[jira] [Updated] (CAMEL-23264) Enhance Splitter EIP with chunking, error threshold, failure tracking, and watermark support

Guillaume Nodet (Jira) Sat, 28 Mar 2026 00:17:57 -0700


     [ 
https://issues.apache.org/jira/browse/CAMEL-23264?page=com.atlassian.jira.plugin.system.issuetabpanels:all-tabpanel
 ]


Guillaume Nodet updated CAMEL-23264:
------------------------------------
    Description: 
Enhance the Splitter EIP to support common bulk processing patterns that 
currently require significant manual assembly.

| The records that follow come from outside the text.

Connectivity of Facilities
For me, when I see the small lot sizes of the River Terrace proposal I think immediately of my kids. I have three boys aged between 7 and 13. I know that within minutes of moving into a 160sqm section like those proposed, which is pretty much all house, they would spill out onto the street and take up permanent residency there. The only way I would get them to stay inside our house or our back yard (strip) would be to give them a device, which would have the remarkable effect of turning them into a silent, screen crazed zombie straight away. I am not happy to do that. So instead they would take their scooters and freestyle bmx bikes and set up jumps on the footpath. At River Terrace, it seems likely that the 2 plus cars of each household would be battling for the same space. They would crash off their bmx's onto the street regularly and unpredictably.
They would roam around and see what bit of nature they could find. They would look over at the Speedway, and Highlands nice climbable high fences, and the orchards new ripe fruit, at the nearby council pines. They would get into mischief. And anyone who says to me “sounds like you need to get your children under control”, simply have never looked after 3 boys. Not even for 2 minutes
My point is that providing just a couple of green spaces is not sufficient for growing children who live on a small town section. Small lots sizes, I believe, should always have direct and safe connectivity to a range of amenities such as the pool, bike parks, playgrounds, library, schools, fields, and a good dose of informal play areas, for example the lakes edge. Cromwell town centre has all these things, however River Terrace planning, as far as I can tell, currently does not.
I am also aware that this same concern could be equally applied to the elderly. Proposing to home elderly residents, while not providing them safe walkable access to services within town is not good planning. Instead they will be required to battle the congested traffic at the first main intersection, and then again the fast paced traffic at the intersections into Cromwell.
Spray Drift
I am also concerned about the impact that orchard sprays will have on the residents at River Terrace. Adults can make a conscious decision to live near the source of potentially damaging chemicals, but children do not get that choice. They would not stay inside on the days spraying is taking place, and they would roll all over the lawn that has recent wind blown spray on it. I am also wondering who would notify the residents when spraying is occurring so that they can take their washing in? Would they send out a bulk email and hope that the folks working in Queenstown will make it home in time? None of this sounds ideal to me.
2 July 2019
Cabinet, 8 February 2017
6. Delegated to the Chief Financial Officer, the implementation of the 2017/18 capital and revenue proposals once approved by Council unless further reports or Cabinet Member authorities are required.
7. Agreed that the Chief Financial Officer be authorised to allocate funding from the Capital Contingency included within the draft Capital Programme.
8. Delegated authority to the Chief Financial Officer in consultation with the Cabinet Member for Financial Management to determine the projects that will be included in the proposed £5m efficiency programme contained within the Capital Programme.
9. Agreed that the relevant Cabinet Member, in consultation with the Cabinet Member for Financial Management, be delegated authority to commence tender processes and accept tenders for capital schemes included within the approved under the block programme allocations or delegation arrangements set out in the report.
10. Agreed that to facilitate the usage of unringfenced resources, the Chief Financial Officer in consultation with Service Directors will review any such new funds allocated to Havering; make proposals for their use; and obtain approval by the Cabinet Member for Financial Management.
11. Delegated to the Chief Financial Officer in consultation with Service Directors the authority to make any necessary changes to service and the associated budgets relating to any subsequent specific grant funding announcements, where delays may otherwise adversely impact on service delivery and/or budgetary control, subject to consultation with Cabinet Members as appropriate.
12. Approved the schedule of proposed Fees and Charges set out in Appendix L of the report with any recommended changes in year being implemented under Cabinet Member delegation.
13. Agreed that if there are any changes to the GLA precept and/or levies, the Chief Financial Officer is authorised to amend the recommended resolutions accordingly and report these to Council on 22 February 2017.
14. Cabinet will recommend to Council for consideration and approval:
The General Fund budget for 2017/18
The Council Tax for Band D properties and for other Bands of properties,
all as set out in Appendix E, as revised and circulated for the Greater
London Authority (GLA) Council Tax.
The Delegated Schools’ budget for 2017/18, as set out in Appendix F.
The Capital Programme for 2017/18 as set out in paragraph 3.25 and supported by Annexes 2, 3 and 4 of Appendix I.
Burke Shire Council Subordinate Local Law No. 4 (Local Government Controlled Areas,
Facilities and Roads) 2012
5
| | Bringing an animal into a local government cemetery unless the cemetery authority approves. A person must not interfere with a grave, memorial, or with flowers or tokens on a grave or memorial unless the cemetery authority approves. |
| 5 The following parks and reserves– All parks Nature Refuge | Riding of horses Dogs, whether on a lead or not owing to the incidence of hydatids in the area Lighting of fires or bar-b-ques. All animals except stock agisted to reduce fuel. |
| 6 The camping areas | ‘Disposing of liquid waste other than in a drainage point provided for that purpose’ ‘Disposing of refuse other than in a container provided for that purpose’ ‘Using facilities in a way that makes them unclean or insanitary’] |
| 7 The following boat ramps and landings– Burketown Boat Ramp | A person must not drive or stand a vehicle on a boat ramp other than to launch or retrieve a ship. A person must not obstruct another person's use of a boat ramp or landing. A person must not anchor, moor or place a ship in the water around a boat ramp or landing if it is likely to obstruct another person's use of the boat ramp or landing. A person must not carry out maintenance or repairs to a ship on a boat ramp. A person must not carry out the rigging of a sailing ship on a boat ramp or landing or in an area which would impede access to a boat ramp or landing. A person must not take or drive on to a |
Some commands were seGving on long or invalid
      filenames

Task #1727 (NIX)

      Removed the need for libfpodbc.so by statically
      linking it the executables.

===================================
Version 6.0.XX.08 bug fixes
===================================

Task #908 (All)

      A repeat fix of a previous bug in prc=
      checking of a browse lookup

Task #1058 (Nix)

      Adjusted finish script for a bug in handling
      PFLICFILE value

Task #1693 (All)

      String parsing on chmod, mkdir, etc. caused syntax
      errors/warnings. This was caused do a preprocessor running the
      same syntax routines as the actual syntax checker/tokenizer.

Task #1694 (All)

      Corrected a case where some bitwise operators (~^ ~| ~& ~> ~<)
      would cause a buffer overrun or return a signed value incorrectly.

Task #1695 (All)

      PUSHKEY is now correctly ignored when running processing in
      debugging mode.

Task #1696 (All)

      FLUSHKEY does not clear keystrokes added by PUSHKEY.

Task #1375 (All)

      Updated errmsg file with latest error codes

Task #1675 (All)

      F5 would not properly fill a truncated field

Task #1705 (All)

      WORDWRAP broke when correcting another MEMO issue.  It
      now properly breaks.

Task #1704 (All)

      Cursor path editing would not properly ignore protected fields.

This replaces the proposed camel-bulk component (CAMEL-23240), which was closed 
after analysis showed these features are better served as Splitter EIP 
enhancements rather than a standalone component. See PR #22159 for the full 
analysis: https://github.com/apache/camel/pull/22159#issuecomment-4144168967

h3. Enhancements

*1. Chunking — {{group(int)}}*

Add a {{group}} option to the Splitter that works with any Iterable (not just 
tokenized strings). The iterator is wrapped with a chunking iterator, so each 
split exchange body becomes a {{List}} of up to N items.

{code:java}
.split(body()).group(100)
    .to("direct:processChunk")  // body is List of up to 100 items
.end();
{code}

*2. Error Threshold — {{errorThreshold(double)}} / {{maxFailedRecords(int)}}*

Generalizes {{stopOnException()}} from boolean (stop on first failure) to 
ratio/count-based abort. The Splitter tracks failures internally and aborts 
mid-stream when the threshold is exceeded.

{code:java}
.split(body()).errorThreshold(0.1).maxFailedRecords(50)
    .to("direct:process")
.end();
{code}

* {{errorThreshold(0.1)}} — abort if more than 10% of items fail
* {{maxFailedRecords(50)}} — abort after more than 50 failures
* Both can be combined — abort when either is exceeded

*3. Failure Tracking — built-in {{SplitResult}}*

When error threshold is configured and no custom {{AggregationStrategy}} is 
set, the Splitter produces a {{SplitResult}} containing:
* {{totalItems}}, {{successCount}}, {{failureCount}}, {{duration}}, {{aborted}}
* {{failures}} list with {{(index, item, exception)}} for each failed item
* Output headers: {{CamelSplitTotal}}, {{CamelSplitSuccess}}, 
{{CamelSplitFailed}}, etc.

*4. Watermark Tracking via ResumeStrategy*

Add {{resumeStrategy}}, {{watermarkKey}}, and {{watermarkExpression}} options 
for resume-from-last-position patterns. Uses Camel's existing 
{{ResumeStrategy}} SPI (from {{camel-api}}) for offset persistence.

{code:java}
ResumeStrategy strategy = ...; // any ResumeStrategy implementation

.split(body())
    .resumeStrategy(strategy, "importJob")
    .to("direct:process")
.end();
{code}

* *Index-based*: tracks how many items have been processed, skips 
already-processed items on subsequent runs (assumes stable ordering)
* *Value-based* (with {{watermarkExpression}}): evaluates an expression on each 
successful item (e.g., a timestamp), stores the last value via 
{{ResumeStrategy.updateLastOffset()}} for upstream filtering
* Watermark reads use lazy loading from the strategy's {{ResumeCache}} on each 
exchange
* Watermark is not updated on abort, allowing retry from the same position

h3. What This Replaces

The proposed camel-bulk component (CAMEL-23240) provided these features as a 
standalone component. After review, we concluded:
* Most features are natural extensions of the Splitter EIP
* Users benefit from enhancing what they already know rather than learning a 
new component
* The features are independently useful and compose with existing Splitter 
options ({{parallelProcessing}}, {{streaming}}, {{shareUnitOfWork}}, etc.)
* The Bulk component's multi-step accept policy is already expressible with 
{{doTry/doCatch}} inside the split route

h3. PR

https://github.com/apache/camel/pull/22300

  was:
Enhance the Splitter EIP to support common bulk processing patterns that 
currently require significant manual assembly.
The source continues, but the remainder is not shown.